* **Required work**
Whenever a line in the data holds the string "conformado", pull that line out.

Dataset entries
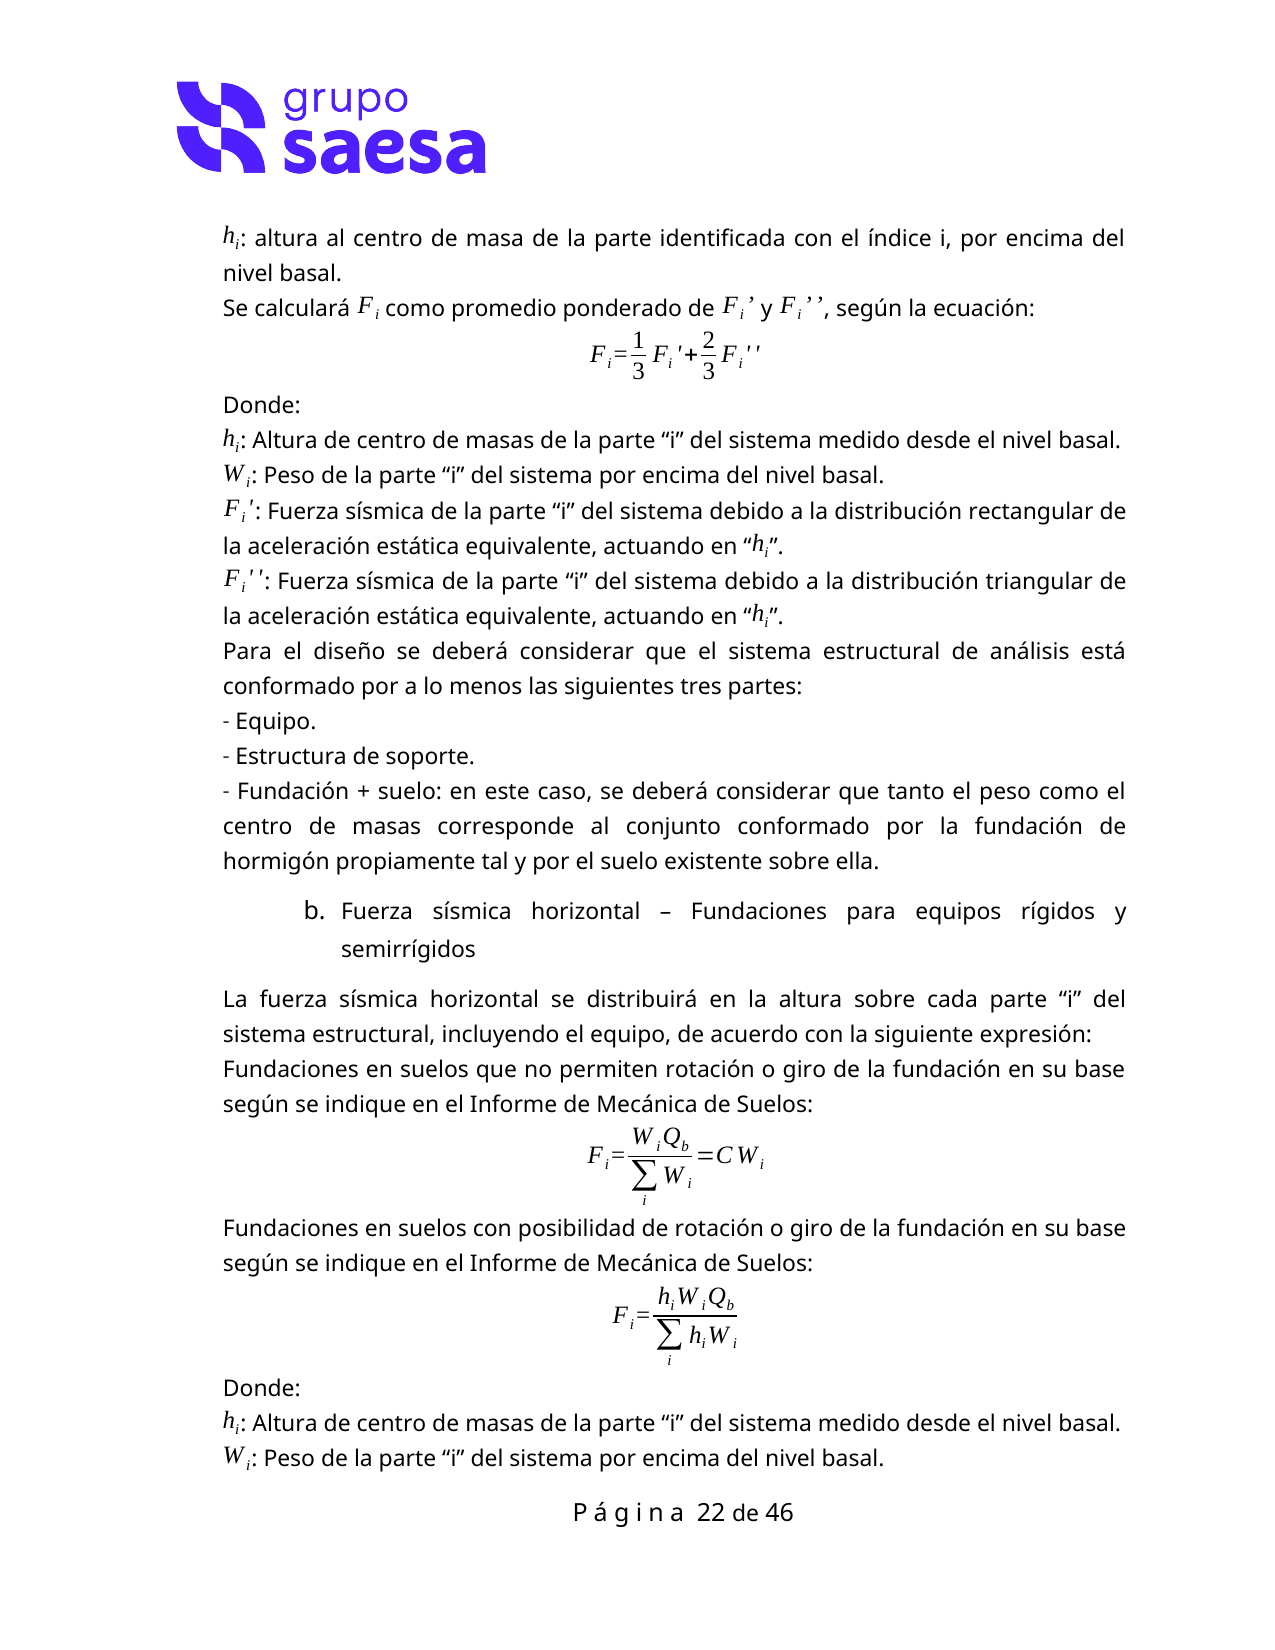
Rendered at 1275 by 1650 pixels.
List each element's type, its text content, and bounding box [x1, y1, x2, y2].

list : Fuerza sísmica de la parte “i” del sistema debido a la distribución rectangular de la aceleración estática equivalente, actuando en “”. [223, 494, 1127, 561]
list : Altura de centro de masas de la parte “i” del sistema medido desde el nivel basal. [223, 424, 1127, 456]
list : altura al centro de masa de la parte identificada con el índice i, por encima del nivel basal. [223, 221, 1127, 288]
list : Peso de la parte “i” del sistema por encima del nivel basal. [223, 1442, 1127, 1473]
list ˗ Fundación + suelo: en este caso, se deberá considerar que tanto el peso como el centro de masas corresponde al conjunto conformado por la fundación de hormigón propiamente tal y por el suelo existente sobre ella. [223, 775, 1127, 876]
list Donde: [223, 389, 1127, 421]
list ˗ Equipo. [223, 705, 1127, 736]
list : Altura de centro de masas de la parte “i” del sistema medido desde el nivel basal. [223, 1407, 1127, 1438]
list Fuerza sísmica horizontal – Fundaciones para equipos rígidos y semirrígidos [303, 892, 1127, 964]
list : Peso de la parte “i” del sistema por encima del nivel basal. [223, 459, 1127, 491]
list Se calculará como promedio ponderado de y , según la ecuación: [223, 292, 1127, 323]
list ˗ Estructura de soporte. [223, 740, 1127, 771]
list La fuerza sísmica horizontal se distribuirá en la altura sobre cada parte “i” del sistema estructural, incluyendo el equipo, de acuerdo con la siguiente expresión: [223, 983, 1127, 1049]
list Fundaciones en suelos con posibilidad de rotación o giro de la fundación en su base según se indique en el Informe de Mecánica de Suelos: [223, 1212, 1127, 1279]
list Para el diseño se deberá considerar que el sistema estructural de análisis está conformado por a lo menos las siguientes tres partes: [223, 635, 1127, 701]
list : Fuerza sísmica de la parte “i” del sistema debido a la distribución triangular de la aceleración estática equivalente, actuando en “”. [223, 565, 1127, 631]
list Fundaciones en suelos que no permiten rotación o giro de la fundación en su base según se indique en el Informe de Mecánica de Suelos: [223, 1053, 1127, 1119]
list Donde: [223, 1372, 1127, 1403]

* **Task output**
list ˗ Fundación + suelo: en este caso, se deberá considerar que tanto el peso como el centro de masas corresponde al conjunto conformado por la fundación de hormigón propiamente tal y por el suelo existente sobre ella. [223, 775, 1127, 876]
list Para el diseño se deberá considerar que el sistema estructural de análisis está conformado por a lo menos las siguientes tres partes: [223, 635, 1127, 701]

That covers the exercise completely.